There are some things we should try to do every day. I’ve already mentioned exercise, and that’s important enough to warrant it’s own section. There are other endeavors that improve health, well-being, enjoyment and growth that are simple enough to be done daily. What those things are will vary for everyone. For me it includes activities like meditation, journaling, and reading. For others, it might be drawing, prayer, singing, poetry, playing with your kids, or some time soaking in hot water at the end of the day. Take some time every day for the small things that stimulate or improve your life. Schedule it if you have to. Gratitude, presence, creativity and play are potent antidotes to the fears, stresses and frustrations that can detract from our every day experience.
We all have work to do. Whether it’s at your job, for some side hustle or personal project you have going on, or just upkeep around your house. It’s easy to be unmotivated, distracted or idle. Don’t let that characterize your day or your life. No matter the time scale, at the end of it you will feel more fulfilled the more you did with it. I’m not a productivity guru but here’s the easiest summary I’ve heard of to get things done. Identify the three to five most important tasks you have to do today, organize that list by priority and then start working down the list. That’s it. If something urgent comes up that wasn’t on your radar, be flexible and move things to the next day. Just don’t let the urgent keep you from doing what is important. Plan out your day with intention. Take hold of your time or someone else will.

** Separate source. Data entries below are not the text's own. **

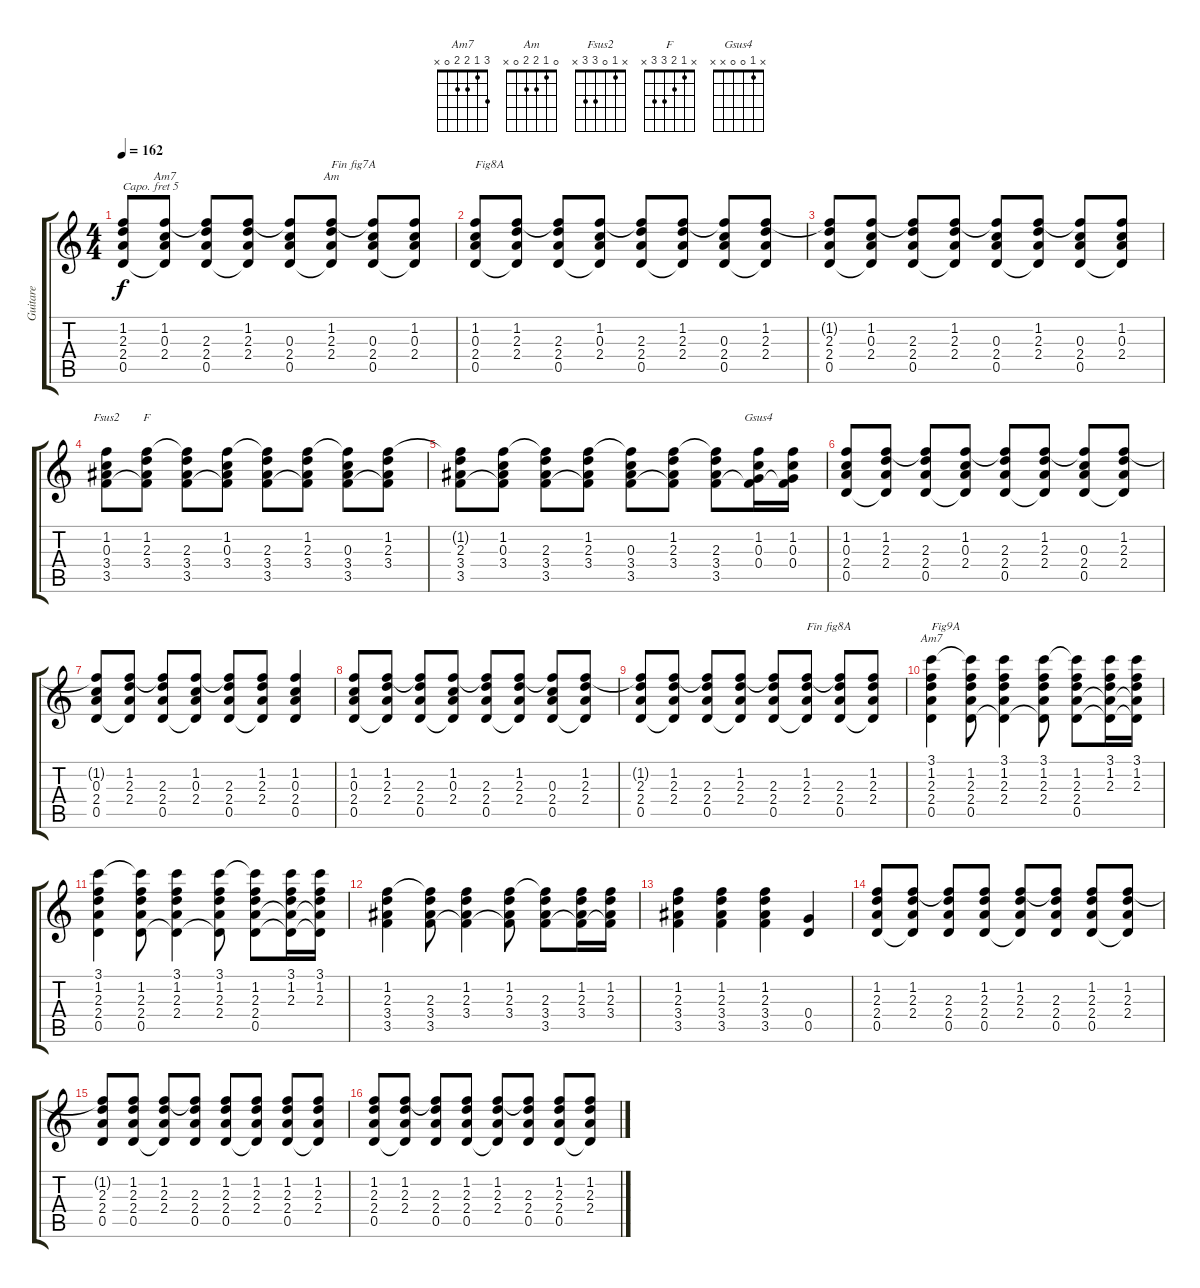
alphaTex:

\track ("Guitare" "Guitare") {instrument acousticguitarsteel}
\staff {score tabs}
\capo 5
\tuning (E4 B3 G3 D3 A2 E2) {hide}
\chord ("Am7" x 1 0 2 0 x)
\chord ("Am" 0 1 2 2 0 x)
\chord ("Fsus2" x 1 0 3 3 x)
\chord ("F" x 1 2 3 3 x)
\chord ("Gsus4" x 1 0 0 x x)
\chord ("Am7" 3 1 2 2 0 x)
\ts (4 4)
\tempo 162
\clef g2
\ks c
(1.2{t} 2.3 2.4 0.5).8{dy f} (1.2 0.3 2.4 0.5{t}).8{ch "Am7"} (1.2{t} 2.3 2.4 0.5).8 (1.2 2.3 2.4 0.5{t}).8 (1.2{t} 0.3 2.4 0.5).8 (1.2 2.3 2.4 0.5{t}).8{ch "Am" txt "Fin fig7A"} (1.2{t} 0.3 2.4 0.5).8 (1.2 0.3 2.4 0.5{t}).8 |
(1.2 0.3 2.4 0.5).8{txt "Fig8A"} (1.2 2.3 2.4 0.5{t}).8 (1.2{t} 2.3 2.4 0.5).8 (1.2 0.3 2.4 0.5{t}).8 (1.2{t} 2.3 2.4 0.5).8 (1.2 2.3 2.4 0.5{t}).8 (1.2{t} 0.3 2.4 0.5).8 (1.2 2.3 2.4 0.5{t}).8 |
(1.2{t} 2.3 2.4 0.5).8 (1.2 0.3 2.4 0.5{t}).8 (1.2{t} 2.3 2.4 0.5).8 (1.2 2.3 2.4 0.5{t}).8 (1.2{t} 0.3 2.4 0.5).8 (1.2 2.3 2.4 0.5{t}).8 (1.2{t} 0.3 2.4 0.5).8 (1.2 0.3 2.4 0.5{t}).8 |
(1.2 0.3 3.4 3.5).8{ch "Fsus2"} (1.2 2.3 3.4 3.5{t}).8{ch "F"} (1.2{t} 2.3 3.4 3.5).8 (1.2 0.3 3.4 3.5{t}).8 (1.2{t} 2.3 3.4 3.5).8 (1.2 2.3 3.4 3.5{t}).8 (1.2{t} 0.3 3.4 3.5).8 (1.2 2.3 3.4 3.5{t}).8 |
(1.2{t} 2.3 3.4 3.5).8 (1.2 0.3 3.4 3.5{t}).8 (1.2{t} 2.3 3.4 3.5).8 (1.2 2.3 3.4 3.5{t}).8 (1.2{t} 0.3 3.4 3.5).8 (1.2 2.3 3.4 3.5{t}).8 (1.2{t} 2.3 3.4 3.5).8 (1.2 0.3 0.4 3.5{t}).16{ch "Gsus4"} (1.2 0.3 0.4 3.5{t}).16 |
(1.2 0.3 2.4 0.5).8 (1.2 2.3 2.4 0.5{t}).8 (1.2{t} 2.3 2.4 0.5).8 (1.2 0.3 2.4 0.5{t}).8 (1.2{t} 2.3 2.4 0.5).8 (1.2 2.3 2.4 0.5{t}).8 (1.2{t} 0.3 2.4 0.5).8 (1.2 2.3 2.4 0.5{t}).8 |
(1.2{t} 0.3 2.4 0.5).8 (1.2 2.3 2.4 0.5{t}).8 (1.2{t} 2.3 2.4 0.5).8 (1.2 0.3 2.4 0.5{t}).8 (1.2{t} 2.3 2.4 0.5).8 (1.2 2.3 2.4 0.5{t}).8 (1.2 0.3 2.4 0.5).4 |
(1.2 0.3 2.4 0.5).8 (1.2 2.3 2.4 0.5{t}).8 (1.2{t} 2.3 2.4 0.5).8 (1.2 0.3 2.4 0.5{t}).8 (1.2{t} 2.3 2.4 0.5).8 (1.2 2.3 2.4 0.5{t}).8 (1.2{t} 0.3 2.4 0.5).8 (1.2 2.3 2.4 0.5{t}).8 |
(1.2{t} 2.3 2.4 0.5).8 (1.2 2.3 2.4 0.5{t}).8 (1.2{t} 2.3 2.4 0.5).8 (1.2 2.3 2.4 0.5{t}).8 (1.2{t} 2.3 2.4 0.5).8 (1.2 2.3 2.4 0.5{t}).8{txt "Fin fig8A"} (1.2{t} 2.3 2.4 0.5).8 (1.2 2.3 2.4 0.5{t}).8 |
(3.1 1.2 2.3 2.4 0.5).4{ch "Am7" txt "Fig9A"} (3.1{t} 1.2 2.3 2.4 0.5).8 (3.1 1.2 2.3 2.4 0.5{t}).4 (3.1 1.2 2.3 2.4 0.5{t}).8 (3.1{t} 1.2 2.3 2.4 0.5).8 (3.1 1.2 2.3 2.4{t} 0.5{t}).16 (3.1 1.2 2.3 2.4{t} 0.5{t}).16 |
(3.1 1.2 2.3 2.4 0.5).4 (3.1{t} 1.2 2.3 2.4 0.5).8 (3.1 1.2 2.3 2.4 0.5{t}).4 (3.1 1.2 2.3 2.4 0.5{t}).8 (3.1{t} 1.2 2.3 2.4 0.5).8 (3.1 1.2 2.3 2.4{t} 0.5{t}).16 (3.1 1.2 2.3 2.4{t} 0.5{t}).16 |
(1.2 2.3 3.4 3.5).4 (1.2{t} 2.3 3.4 3.5).8 (1.2 2.3 3.4 3.5{t}).4 (1.2 2.3 3.4 3.5{t}).8 (1.2{t} 2.3 3.4 3.5).8 (1.2 2.3 3.4 3.5{t}).16 (1.2 2.3 3.4 3.5{t}).16 |
(1.2 2.3 3.4 3.5).4 (1.2 2.3 3.4 3.5).4 (1.2 2.3 3.4 3.5).4 (0.4 0.5).4 |
(1.2 2.3 2.4 0.5).8 (1.2 2.3 2.4 0.5{t}).8 (1.2{t} 2.3 2.4 0.5).8 (1.2 2.3 2.4 0.5).8 (1.2 2.3 2.4 0.5{t}).8 (1.2{t} 2.3 2.4 0.5).8 (1.2 2.3 2.4 0.5).8 (1.2 2.3 2.4 0.5{t}).8 |
(1.2{t} 2.3 2.4 0.5).8 (1.2 2.3 2.4 0.5).8 (1.2 2.3 2.4 0.5{t}).8 (1.2{t} 2.3 2.4 0.5).8 (1.2 2.3 2.4 0.5).8 (1.2 2.3 2.4 0.5{t}).8 (1.2 2.3 2.4 0.5).8 (1.2 2.3 2.4 0.5{t}).8 |
(1.2 2.3 2.4 0.5).8 (1.2 2.3 2.4 0.5{t}).8 (1.2{t} 2.3 2.4 0.5).8 (1.2 2.3 2.4 0.5).8 (1.2 2.3 2.4 0.5{t}).8 (1.2{t} 2.3 2.4 0.5).8 (1.2 2.3 2.4 0.5).8 (1.2 2.3 2.4 0.5{t}).8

Your environment defines a lot of your choices. Have you created an environment that enables you to win? Have you made the right actions easier and the wrong actions difficult? Every bit of friction you can shift will affect your outcomes. If you’re trying to eat healthier then don’t stock your pantry with cookies. If you want to workout in the morning, have your clothes and everything else ready the night before. Add reminders to your phone if you want to do some of your dailies at certain times. Outline your task list the night before if it helps you execute on it better. Define a good choice architecture and you won’t have to depend on willpower alone to get you through those difficult moments where simple is not easy.
Nothing above should imply that I have all this on lock. Some days are better than others. This article is as much for me as it is for anyone else. A reminder that how we spend our days is how we spend our lives. It’s impossible to do this perfectly, but you can endeavor to be better than yesterday. You build a good life the same way you create a good day - from an assembly of small victories.